Make an exact copy of the records below, excluding images.

══════════

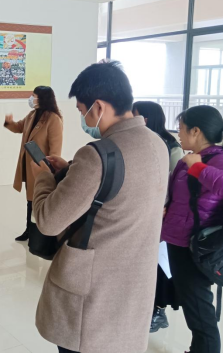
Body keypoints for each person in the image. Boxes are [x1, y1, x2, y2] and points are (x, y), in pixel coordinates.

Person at [31, 61, 169, 353]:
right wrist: (70, 170)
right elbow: (119, 191)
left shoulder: (97, 155)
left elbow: (48, 221)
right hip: (134, 283)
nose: (83, 118)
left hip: (93, 296)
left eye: (82, 110)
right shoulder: (156, 143)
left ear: (99, 107)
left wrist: (43, 177)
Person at [162, 105, 223, 353]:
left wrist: (197, 167)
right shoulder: (189, 158)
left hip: (196, 246)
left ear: (196, 131)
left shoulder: (216, 159)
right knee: (194, 307)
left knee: (199, 311)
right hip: (178, 240)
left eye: (181, 128)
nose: (178, 133)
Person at [133, 101, 184, 332]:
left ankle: (159, 311)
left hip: (161, 214)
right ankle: (144, 307)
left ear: (145, 119)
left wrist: (166, 208)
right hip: (141, 211)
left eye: (134, 115)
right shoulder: (138, 141)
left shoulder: (171, 147)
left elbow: (175, 185)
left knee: (160, 264)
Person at [4, 86, 63, 241]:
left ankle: (39, 234)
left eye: (33, 96)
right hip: (29, 166)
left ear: (42, 98)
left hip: (42, 168)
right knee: (30, 200)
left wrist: (50, 169)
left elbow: (55, 149)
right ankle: (29, 231)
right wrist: (9, 122)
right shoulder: (32, 115)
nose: (31, 99)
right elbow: (18, 127)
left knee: (38, 200)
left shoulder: (53, 119)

══════════

◆ **RESULT**:
Body keypoints for each person in the image. Boxes are [x1, y1, x2, y2] and points are (x, y), in pixel coordinates.

Person at [31, 61, 169, 353]:
right wrist: (70, 170)
right elbow: (119, 191)
left shoulder: (97, 155)
left elbow: (48, 221)
right hip: (134, 283)
nose: (83, 118)
left hip: (93, 296)
left eye: (82, 110)
right shoulder: (156, 143)
left ear: (99, 107)
left wrist: (43, 177)
Person at [162, 105, 223, 353]:
left wrist: (197, 167)
right shoulder: (189, 158)
left hip: (196, 246)
left ear: (196, 131)
left shoulder: (216, 159)
right knee: (194, 307)
left knee: (199, 311)
right hip: (178, 240)
left eye: (181, 128)
nose: (178, 133)
Person at [133, 101, 184, 332]:
left ankle: (159, 311)
left hip: (161, 214)
right ankle: (144, 307)
left ear: (145, 119)
left wrist: (166, 208)
right hip: (141, 211)
left eye: (134, 115)
right shoulder: (138, 141)
left shoulder: (171, 147)
left elbow: (175, 185)
left knee: (160, 264)
Person at [4, 86, 63, 241]:
left ankle: (39, 234)
left eye: (33, 96)
right hip: (29, 166)
left ear: (42, 98)
left hip: (42, 168)
right knee: (30, 200)
left wrist: (50, 169)
left elbow: (55, 149)
right ankle: (29, 231)
right wrist: (9, 122)
right shoulder: (32, 115)
nose: (31, 99)
right elbow: (18, 127)
left knee: (38, 200)
left shoulder: (53, 119)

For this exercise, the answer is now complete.